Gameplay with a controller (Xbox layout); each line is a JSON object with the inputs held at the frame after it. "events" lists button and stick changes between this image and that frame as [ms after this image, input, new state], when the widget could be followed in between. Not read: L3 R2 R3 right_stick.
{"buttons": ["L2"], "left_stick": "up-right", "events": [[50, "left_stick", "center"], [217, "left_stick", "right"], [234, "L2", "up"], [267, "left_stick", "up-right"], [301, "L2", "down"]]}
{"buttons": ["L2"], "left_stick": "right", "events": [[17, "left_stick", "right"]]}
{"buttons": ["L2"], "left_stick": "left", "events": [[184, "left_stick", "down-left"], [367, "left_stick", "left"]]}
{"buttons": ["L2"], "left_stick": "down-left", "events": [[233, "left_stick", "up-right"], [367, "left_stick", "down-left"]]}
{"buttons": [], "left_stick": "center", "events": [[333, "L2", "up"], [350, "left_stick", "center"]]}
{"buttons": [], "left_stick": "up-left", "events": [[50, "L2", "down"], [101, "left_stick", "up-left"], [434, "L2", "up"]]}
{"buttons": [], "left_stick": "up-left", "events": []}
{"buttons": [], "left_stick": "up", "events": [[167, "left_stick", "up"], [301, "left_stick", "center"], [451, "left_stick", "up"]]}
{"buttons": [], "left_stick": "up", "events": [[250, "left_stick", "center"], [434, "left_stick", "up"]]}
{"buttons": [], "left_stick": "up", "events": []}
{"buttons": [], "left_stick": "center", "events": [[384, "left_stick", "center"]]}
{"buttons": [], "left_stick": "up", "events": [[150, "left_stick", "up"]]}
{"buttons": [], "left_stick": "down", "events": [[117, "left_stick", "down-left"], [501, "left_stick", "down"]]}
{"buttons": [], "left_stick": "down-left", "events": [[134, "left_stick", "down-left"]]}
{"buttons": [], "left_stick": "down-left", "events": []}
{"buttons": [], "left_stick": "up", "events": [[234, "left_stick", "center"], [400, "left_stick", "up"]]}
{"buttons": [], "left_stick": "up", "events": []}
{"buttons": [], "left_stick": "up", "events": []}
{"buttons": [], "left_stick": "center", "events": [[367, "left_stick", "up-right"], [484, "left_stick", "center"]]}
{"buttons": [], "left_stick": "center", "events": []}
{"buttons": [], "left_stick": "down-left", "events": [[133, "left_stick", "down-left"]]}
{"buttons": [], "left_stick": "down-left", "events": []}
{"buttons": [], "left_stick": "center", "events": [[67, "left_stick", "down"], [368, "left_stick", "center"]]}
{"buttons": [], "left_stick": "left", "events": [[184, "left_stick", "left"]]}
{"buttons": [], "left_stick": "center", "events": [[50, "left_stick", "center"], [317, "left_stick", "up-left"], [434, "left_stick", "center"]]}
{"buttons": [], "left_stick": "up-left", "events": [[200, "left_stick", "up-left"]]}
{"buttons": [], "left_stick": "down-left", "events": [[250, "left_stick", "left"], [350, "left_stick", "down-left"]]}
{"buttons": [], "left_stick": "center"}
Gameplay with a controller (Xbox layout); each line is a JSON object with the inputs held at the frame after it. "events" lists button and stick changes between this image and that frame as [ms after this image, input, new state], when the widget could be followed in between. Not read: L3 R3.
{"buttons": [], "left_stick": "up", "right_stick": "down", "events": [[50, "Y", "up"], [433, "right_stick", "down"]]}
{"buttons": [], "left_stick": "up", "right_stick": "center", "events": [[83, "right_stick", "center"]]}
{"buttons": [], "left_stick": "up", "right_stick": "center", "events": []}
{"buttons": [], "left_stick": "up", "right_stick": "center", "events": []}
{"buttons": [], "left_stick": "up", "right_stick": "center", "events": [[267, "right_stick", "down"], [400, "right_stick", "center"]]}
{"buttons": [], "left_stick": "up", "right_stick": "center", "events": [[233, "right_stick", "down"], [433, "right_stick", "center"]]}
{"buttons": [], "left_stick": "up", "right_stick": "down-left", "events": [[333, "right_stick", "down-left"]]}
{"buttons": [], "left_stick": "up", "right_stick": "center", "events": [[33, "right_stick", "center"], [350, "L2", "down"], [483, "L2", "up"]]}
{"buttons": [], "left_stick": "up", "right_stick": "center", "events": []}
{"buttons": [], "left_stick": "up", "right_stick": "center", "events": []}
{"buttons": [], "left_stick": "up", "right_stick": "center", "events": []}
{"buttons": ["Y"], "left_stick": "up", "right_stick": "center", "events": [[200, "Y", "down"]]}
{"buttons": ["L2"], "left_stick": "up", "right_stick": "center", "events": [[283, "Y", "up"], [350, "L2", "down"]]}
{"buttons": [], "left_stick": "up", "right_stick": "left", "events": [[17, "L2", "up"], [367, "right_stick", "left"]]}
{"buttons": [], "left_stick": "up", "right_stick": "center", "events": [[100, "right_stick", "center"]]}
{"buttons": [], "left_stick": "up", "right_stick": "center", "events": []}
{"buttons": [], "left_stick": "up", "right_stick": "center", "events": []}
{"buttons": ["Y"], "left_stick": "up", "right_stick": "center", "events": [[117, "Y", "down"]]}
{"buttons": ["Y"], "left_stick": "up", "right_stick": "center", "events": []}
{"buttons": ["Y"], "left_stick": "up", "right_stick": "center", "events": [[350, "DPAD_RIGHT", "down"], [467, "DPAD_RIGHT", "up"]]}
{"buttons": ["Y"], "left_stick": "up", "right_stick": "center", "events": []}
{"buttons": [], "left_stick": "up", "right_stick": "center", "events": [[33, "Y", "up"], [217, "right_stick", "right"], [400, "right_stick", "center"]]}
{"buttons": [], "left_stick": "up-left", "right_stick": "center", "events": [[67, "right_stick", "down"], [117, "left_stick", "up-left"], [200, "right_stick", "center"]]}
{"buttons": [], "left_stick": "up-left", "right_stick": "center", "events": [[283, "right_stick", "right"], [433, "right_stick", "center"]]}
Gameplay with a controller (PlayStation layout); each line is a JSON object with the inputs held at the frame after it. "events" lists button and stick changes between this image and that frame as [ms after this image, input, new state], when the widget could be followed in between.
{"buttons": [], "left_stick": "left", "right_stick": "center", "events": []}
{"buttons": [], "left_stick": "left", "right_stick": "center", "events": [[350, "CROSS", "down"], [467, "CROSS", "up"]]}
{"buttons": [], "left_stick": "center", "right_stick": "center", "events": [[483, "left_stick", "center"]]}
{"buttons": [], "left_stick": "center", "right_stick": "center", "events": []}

What you are asked to do: All lines above that hold the string "could" should be copied.

Solution for this task:
Gameplay with a controller (Xbox layout); each line is a JSON object with the inputs held at the frame after it. "events" lists button and stick changes between this image and that frame as [ms after this image, input, new state], when the widget could be followed in between. Not read: L3 R2 R3 right_stick.
Gameplay with a controller (Xbox layout); each line is a JSON object with the inputs held at the frame after it. "events" lists button and stick changes between this image and that frame as [ms after this image, input, new state], when the widget could be followed in between. Not read: L3 R3.
Gameplay with a controller (PlayStation layout); each line is a JSON object with the inputs held at the frame after it. "events" lists button and stick changes between this image and that frame as [ms after this image, input, new state], when the widget could be followed in between.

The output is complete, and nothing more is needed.